Given information –

•••••

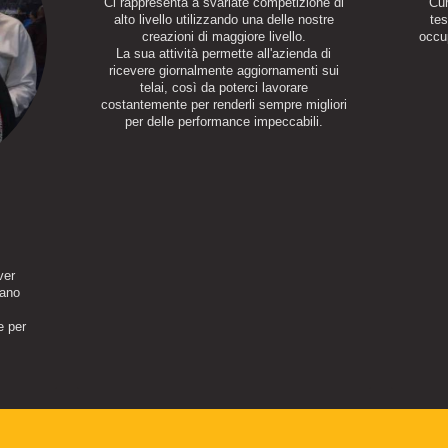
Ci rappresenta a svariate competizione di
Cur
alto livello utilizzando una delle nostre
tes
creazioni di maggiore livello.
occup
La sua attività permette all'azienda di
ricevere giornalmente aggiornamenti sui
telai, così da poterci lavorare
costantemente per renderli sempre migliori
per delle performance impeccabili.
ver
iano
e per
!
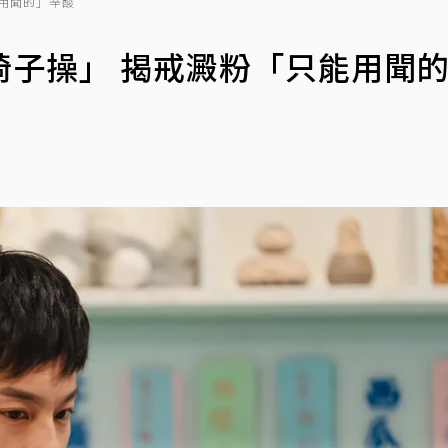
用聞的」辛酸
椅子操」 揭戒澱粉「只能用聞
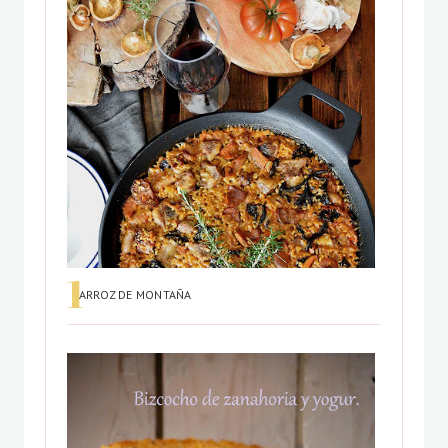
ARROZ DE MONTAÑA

•••••

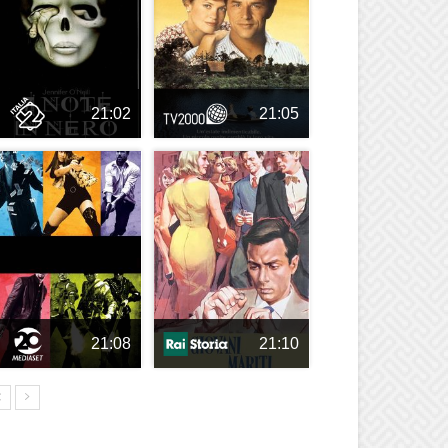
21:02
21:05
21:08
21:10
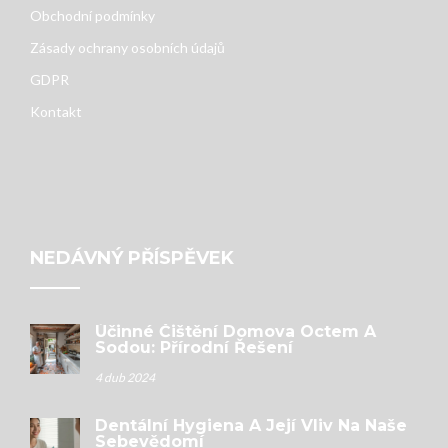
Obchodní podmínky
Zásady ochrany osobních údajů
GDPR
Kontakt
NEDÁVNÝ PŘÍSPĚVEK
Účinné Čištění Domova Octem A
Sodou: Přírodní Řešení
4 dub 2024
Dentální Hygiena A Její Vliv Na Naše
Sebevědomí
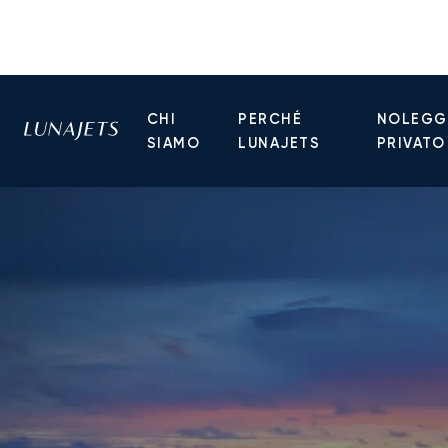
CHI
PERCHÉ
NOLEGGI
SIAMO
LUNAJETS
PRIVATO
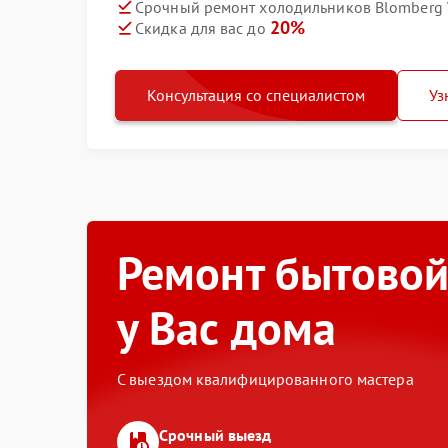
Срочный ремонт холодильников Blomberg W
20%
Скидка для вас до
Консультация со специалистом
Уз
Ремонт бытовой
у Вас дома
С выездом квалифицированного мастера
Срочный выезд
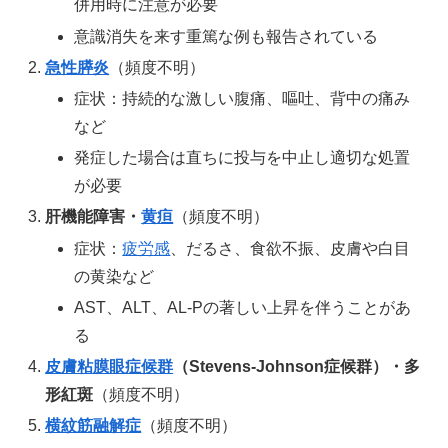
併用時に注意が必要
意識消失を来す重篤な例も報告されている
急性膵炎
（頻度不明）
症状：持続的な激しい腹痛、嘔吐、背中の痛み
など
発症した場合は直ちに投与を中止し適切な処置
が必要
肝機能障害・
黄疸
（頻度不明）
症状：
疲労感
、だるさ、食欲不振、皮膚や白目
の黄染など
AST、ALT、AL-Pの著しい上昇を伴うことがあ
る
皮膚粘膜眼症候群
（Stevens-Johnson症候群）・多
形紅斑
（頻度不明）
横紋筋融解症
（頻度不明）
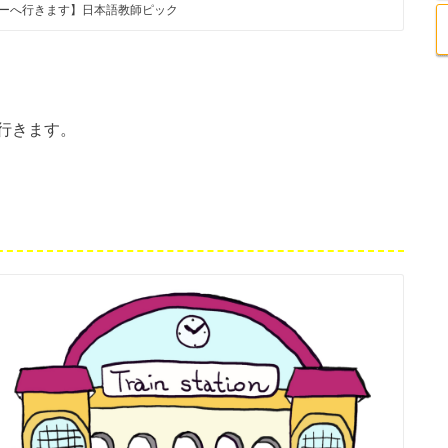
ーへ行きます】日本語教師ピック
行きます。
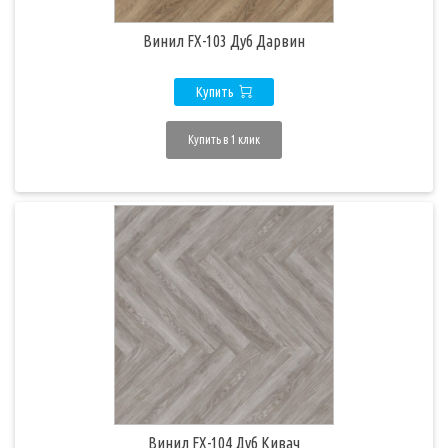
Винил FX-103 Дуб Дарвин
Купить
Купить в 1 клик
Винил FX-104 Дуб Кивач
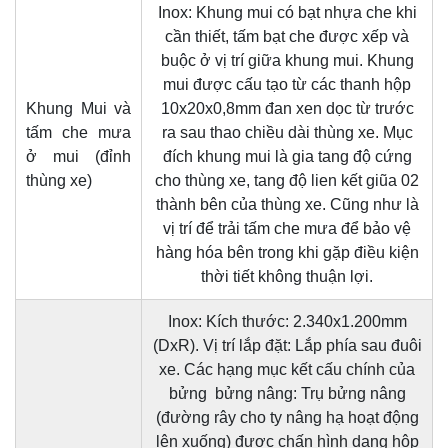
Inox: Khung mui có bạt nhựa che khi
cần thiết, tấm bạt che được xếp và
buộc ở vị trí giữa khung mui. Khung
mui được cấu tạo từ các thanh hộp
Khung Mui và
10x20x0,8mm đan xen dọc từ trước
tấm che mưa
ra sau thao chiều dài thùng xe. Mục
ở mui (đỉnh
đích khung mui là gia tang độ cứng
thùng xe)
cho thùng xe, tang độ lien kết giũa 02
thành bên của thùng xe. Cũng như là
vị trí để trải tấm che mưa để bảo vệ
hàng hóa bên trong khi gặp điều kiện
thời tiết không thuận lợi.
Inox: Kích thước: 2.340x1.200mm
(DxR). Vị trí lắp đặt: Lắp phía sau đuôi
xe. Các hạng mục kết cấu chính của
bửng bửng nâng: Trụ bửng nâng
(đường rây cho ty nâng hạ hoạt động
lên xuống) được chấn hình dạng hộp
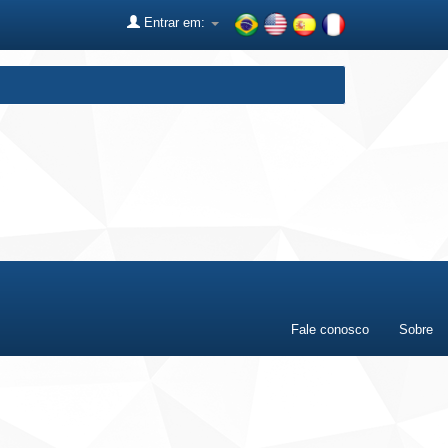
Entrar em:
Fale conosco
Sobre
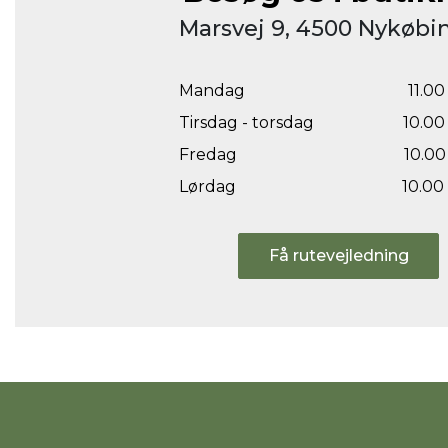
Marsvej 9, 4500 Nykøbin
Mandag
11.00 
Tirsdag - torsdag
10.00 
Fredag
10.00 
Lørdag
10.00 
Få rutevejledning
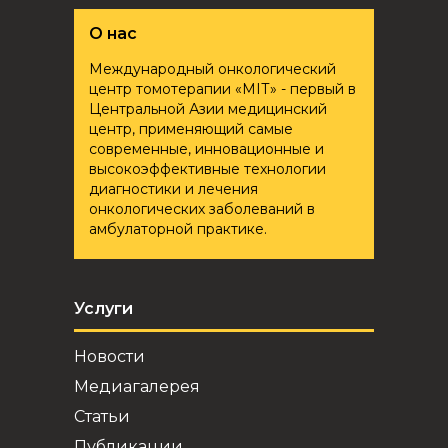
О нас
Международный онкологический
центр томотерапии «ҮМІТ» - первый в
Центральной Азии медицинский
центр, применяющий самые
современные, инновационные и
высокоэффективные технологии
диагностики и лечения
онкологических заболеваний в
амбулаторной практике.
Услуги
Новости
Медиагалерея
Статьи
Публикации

•••••

Task goal – Taking the material above, give again exactly the lines from the one holding "Ci rappresenta a svariate competizione di" through the one holding "ARROZ DE MONTAÑA", with both ends and without pictures.

Answer box –
Ci rappresenta a svariate competizione di
Cur
alto livello utilizzando una delle nostre
tes
creazioni di maggiore livello.
occup
La sua attività permette all'azienda di
ricevere giornalmente aggiornamenti sui
telai, così da poterci lavorare
costantemente per renderli sempre migliori
per delle performance impeccabili.
ver
iano
e per
!
用聞的」辛酸
椅子操」 揭戒澱粉「只能用聞
ARROZ DE MONTAÑA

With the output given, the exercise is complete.